In recent years, massively parallel complementary DNA sequencing (RNA sequencing [RNA-Seq]) has emerged as a fast, cost-effective, and robust technology to study entire transcriptomes in various manners. In particular, for non-model organisms and in the absence of an appropriate reference genome, RNA-Seq is used to reconstruct the transcriptome de novo. Although the de novo transcriptome assembly of non-model organisms has been on the rise recently and new tools are frequently developing, there is still a knowledge gap about which assembly software should be used to build a comprehensive de novo assembly.
Researchers from Friedrich Schiller University present a large-scale comparative study in which 10 de novo assembly tools are applied to 9 RNA-Seq data sets spanning different kingdoms of life.

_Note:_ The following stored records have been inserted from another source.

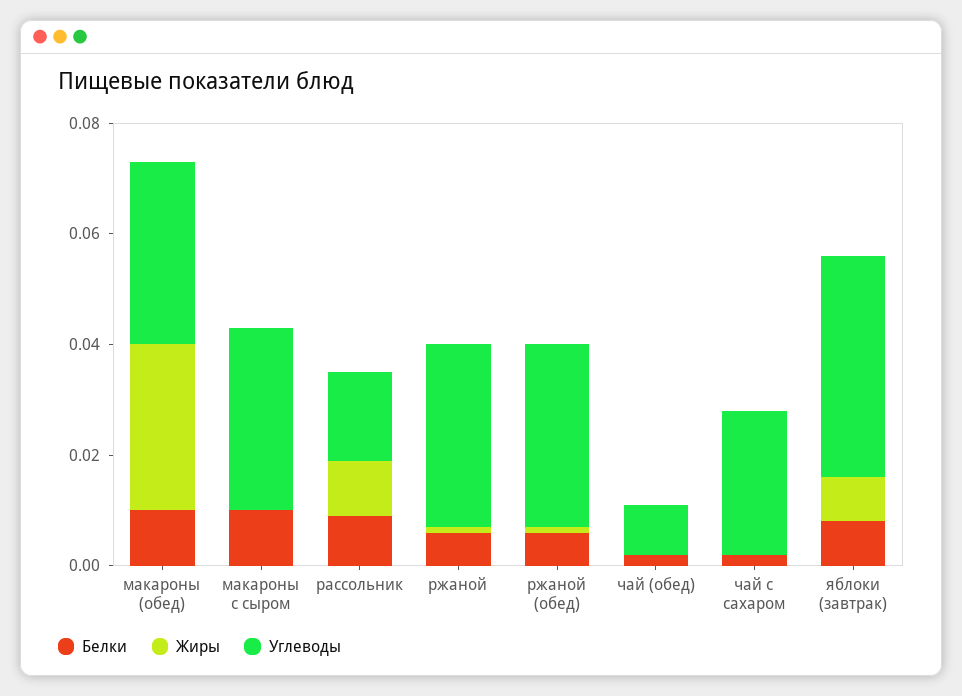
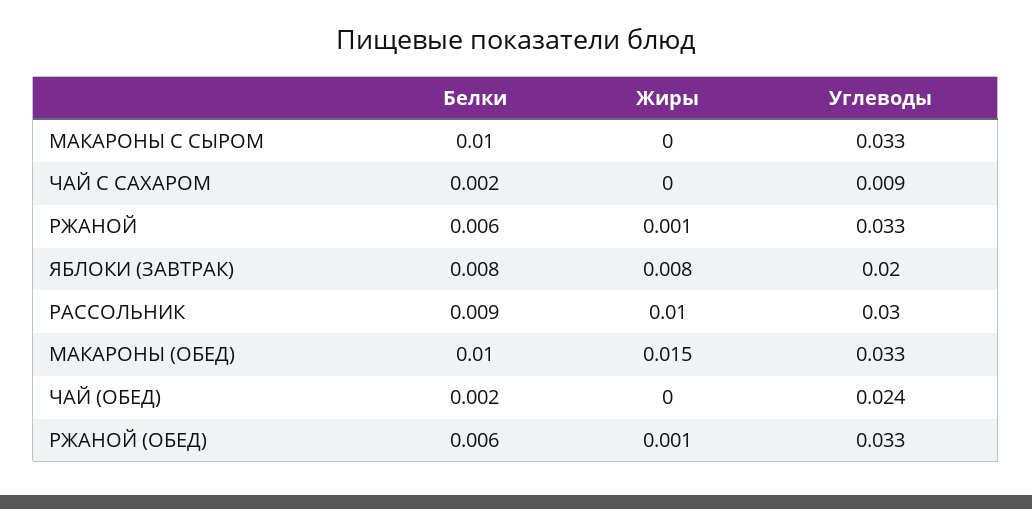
Жиры, макароны (обед): 0.03 -> 0.015
Углеводы, рассольник: 0.015 -> 0.03
Углеводы, чай (обед): 0.01 -> 0.024
Углеводы, чай с сахаром: 0.025 -> 0.009
Углеводы, яблоки (завтрак): 0.04 -> 0.02

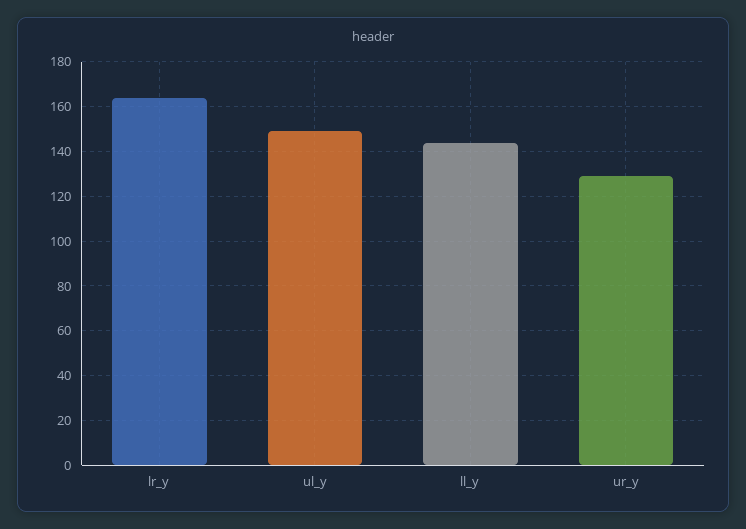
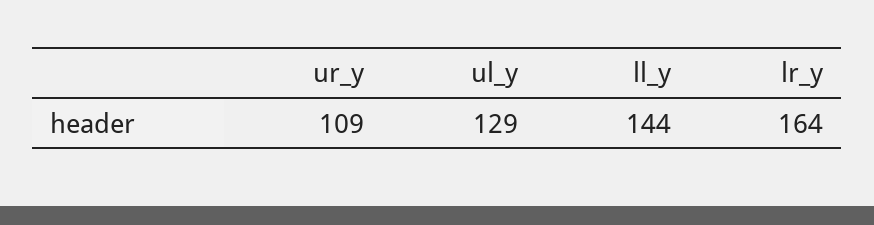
ul_y: 150 -> 129
ur_y: 130 -> 109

Overall, we built >200 single assemblies and evaluated their performance on a combination of 20 biological-based and reference-free metrics. This study is accompanied by a comprehensive and extensible Electronic Supplement that summarizes all data sets, assembly execution instructions, and evaluation results. Trinity, SPAdes, and Trans-ABySS, followed by Bridger and SOAPdenovo-Trans, generally outperformed the other tools compared. Moreover, the researchers observed species-specific differences in the performance of each assembler. No tool delivered the best results for all data sets.
Heat map showing for each data set (column) and each
assembler (row) the calculated metric score (MS)

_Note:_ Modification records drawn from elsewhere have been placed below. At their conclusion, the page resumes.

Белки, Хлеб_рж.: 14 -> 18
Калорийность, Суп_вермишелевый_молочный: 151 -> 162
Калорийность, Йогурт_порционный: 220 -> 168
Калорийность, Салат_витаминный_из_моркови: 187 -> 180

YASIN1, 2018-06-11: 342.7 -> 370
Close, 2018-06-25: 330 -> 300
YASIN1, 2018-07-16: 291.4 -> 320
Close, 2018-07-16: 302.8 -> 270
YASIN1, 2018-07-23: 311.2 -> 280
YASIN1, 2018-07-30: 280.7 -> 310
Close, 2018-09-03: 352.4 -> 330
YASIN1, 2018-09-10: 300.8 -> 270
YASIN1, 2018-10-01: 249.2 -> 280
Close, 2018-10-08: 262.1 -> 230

The assembly tools are clustered based on their achieved MS over all data sets. The MS for 1 assembly tool and a single data set is based on 20 pre-selected metrics (see Table 4 and Methods for details) and is shown in 1 cell in the heat map (e.g., the MS for E. coli and Trinity is 13.61). For each data set, an assembler’s MS is the sum of (0,1)-normalized scores of every single metric. The hierarchical clustering of the metric scores divides the assembly tools into 2 groups of generally high-ranked (upper half) and low-ranked (bottom half) tools. Except for Trans-ABySS , the MS reached for the largest human RNA-Seq data set is generally lower. Numbers in brackets next to the assembler names present the summarized metric scores (overall metric score, OMS) for all 9 data sets (see Methods). For the 3 similar human data sets infected with EBOV, we added the mean MS value to the OMS.
The researchers recommend a careful choice and normalization of evaluation metrics to select the best assembling results as a critical step in the reconstruction of a comprehensive de novo transcriptome assembly.